Уже дома она извиняется перед сыном и обещает в отместку купить большущую елку. Он радостно бросается украшать дом, а она едет исполнять обещание.
Елку она покупает настолько огромную, что из-за неё не закрывается багажник. А у самого дома встает иной вопрос, и она в сердцах клянет все елки мира, соображая, как ей дотащить такую махину на их этаж.
– Помочь? – спрашивают за спиной, и она еле сдерживает раздражение:
– Сама дотащу.
– Узнаю Свонн, – хмыкает он и Эмма оборачивается, чтобы высказать всё, что думает насчет последнего замечания.
Но он ловко вытаскивает елку из машины и уже несет в дом. Она открывает ему дверь подъезда, но в саму квартиру не пускает.
– Ставь на пороге, – это звучит, как приказ, но он подчиняется.
– Если леди настаивает, – отвешивает полупоклон, и в этом движении нет ничего наигранного, шутовского или топорного. Только привычные, будто с детства привитые движения.
– Спасибо, – она, наконец, заставляет себя это сказать.
Он улыбается и пожимает плечами. А потом уходит, не дожидаясь, пока она хлопнет дверью.
А елка и впрямь оказывает жутко тяжелой. Но Генри радуется, и за одно это можно пожертвовать несколькими мышцами.
Эмма и сама не понимает, в какой момент раздражение сменяется спокойствием. А утренние визиты уже не вызывают глухой ярости. Они по-прежнему не разговаривают, она по-прежнему хлопает перед ним дверью, а он по-прежнему приходит и уходит, и уже даже ничего не говорит. Только на краткий миг задерживает взгляд на её лице, улыбается и ждет следующего утра.
Среди соседей он становится местной достопримечательностью, но с ним никто не общается. На него смотрят, как на диковинку, о нем шепчутся («О, глядите, опять этот чудик!»), на него украдкой тыкают пальцем, но никто не отправляет его в полицию и не спрашивает, что он тут, такой весь из себя средневековый, делает.
«Вы что, не видите, что парень – псих?» – вертится у Эммы на языке.
«Ты что, не видишь, что у него такие же глаза, как у тебя?» – шепчет ей внутренний голос.
– Они у нас разного цвета, – бурчит она самой себе.
Она знает, что дело не в цвете.
В Рождественскую ночь они с Генри гуляют по городу, лепят снеговика вместе с другими семьями на площади перед громадной елкой, а потом кидаются друг в друга снежками, и под утро бегут домой, раскрасневшиеся на морозе и счастливые. Генри уминает на кухне пятое по счету мороженное, и ложится спать, а Эмма пьет вино, чтобы согреться и смотрит на мерцающую разноцветными огоньками елку в гостиной.
Ей кажется, что чего-то не хватает, но сил на раздумья уже нет и она отключается, едва коснувшись головой подушки.
На следующее утро у Генри болит горло и поднимается температура. Она ругает саму себя за мороженое и снежки за шиворот, и идет в аптеку. Температура спадает только под вечер, сын засыпает, а ей не сидится на месте. Она выходит на улицу, подставляет лицо падающим с неба снежинкам и прикрывает глаза, заставляя себя дышать ровно.
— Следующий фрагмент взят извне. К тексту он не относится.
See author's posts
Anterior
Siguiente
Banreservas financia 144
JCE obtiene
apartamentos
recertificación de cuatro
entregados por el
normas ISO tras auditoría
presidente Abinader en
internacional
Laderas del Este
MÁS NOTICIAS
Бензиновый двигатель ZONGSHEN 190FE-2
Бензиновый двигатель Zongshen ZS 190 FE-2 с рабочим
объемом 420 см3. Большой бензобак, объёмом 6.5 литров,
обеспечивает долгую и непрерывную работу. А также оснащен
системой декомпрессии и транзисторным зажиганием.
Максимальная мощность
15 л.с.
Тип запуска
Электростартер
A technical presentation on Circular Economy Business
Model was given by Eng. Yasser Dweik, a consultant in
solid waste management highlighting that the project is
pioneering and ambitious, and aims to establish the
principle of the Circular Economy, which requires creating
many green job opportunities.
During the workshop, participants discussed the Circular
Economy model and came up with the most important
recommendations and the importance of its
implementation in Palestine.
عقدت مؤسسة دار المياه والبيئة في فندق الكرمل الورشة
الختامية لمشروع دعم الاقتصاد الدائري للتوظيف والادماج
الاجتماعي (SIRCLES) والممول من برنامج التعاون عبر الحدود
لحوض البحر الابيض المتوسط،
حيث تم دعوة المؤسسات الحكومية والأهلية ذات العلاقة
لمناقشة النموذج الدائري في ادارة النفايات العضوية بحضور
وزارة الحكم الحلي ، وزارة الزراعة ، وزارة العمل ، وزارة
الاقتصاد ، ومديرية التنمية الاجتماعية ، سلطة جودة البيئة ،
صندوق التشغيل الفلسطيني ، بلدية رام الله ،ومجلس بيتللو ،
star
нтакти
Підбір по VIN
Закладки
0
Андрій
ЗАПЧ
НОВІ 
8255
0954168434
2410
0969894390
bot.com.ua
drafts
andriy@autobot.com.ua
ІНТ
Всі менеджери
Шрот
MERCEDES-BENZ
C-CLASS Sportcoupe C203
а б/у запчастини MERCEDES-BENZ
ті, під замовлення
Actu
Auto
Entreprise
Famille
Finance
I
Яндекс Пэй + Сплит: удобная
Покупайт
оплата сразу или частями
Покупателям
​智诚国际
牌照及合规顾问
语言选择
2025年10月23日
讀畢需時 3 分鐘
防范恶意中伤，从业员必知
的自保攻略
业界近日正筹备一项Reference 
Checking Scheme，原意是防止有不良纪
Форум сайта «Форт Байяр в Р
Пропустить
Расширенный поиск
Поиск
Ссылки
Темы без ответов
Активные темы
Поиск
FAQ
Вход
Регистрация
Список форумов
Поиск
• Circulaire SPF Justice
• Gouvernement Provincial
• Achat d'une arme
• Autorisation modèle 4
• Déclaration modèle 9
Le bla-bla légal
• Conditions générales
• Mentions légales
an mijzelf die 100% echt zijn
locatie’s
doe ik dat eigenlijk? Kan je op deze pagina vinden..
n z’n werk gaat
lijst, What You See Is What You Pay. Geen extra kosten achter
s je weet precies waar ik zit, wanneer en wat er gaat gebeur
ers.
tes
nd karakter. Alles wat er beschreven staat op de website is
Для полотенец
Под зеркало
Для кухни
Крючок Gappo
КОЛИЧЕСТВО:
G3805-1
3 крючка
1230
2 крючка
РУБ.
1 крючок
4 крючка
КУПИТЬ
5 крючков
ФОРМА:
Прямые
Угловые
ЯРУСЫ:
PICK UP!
Она стоит так пару минут, а потом садится на скамейку. Та уже занята, но Эмма не обращает на него никакого внимания. Смотрит на свои руки, сложенные на коленях и всё ещё пытается выровнять дыхание.
– У тебя руки дрожат, – говорит он внезапно. – Замерзла?
Она делает судорожный вздох и вместо привычного молчания или колкостей признается:
– Генри заболел.
А потом её словно прорывает:
– Он с младенчества почти не болел, а тут поел мороженого и всё. Температура еле спала, я купила какие-то лекарства, должны помочь, но я не знаю, вдруг только хуже станет, а я просто не знаю, что буду делать, что же я…
Она бормочет какую-то несуразицу, ей стыдно и досадно одновременно, но он не перебивает её, просто сидит рядом и слушает. А потом, когда она резко замолкает, чтобы глотнуть воздуха, вдруг говорит:
– Всё будет хорошо.
Эмма молчит, а он повторяет ещё раз:
– Всё будет хорошо.
Впервые с того дня, как он впервые появился в её жизни и открыл рот, чтобы выдать поток какой-то сущей бессмыслицы, она верит ему.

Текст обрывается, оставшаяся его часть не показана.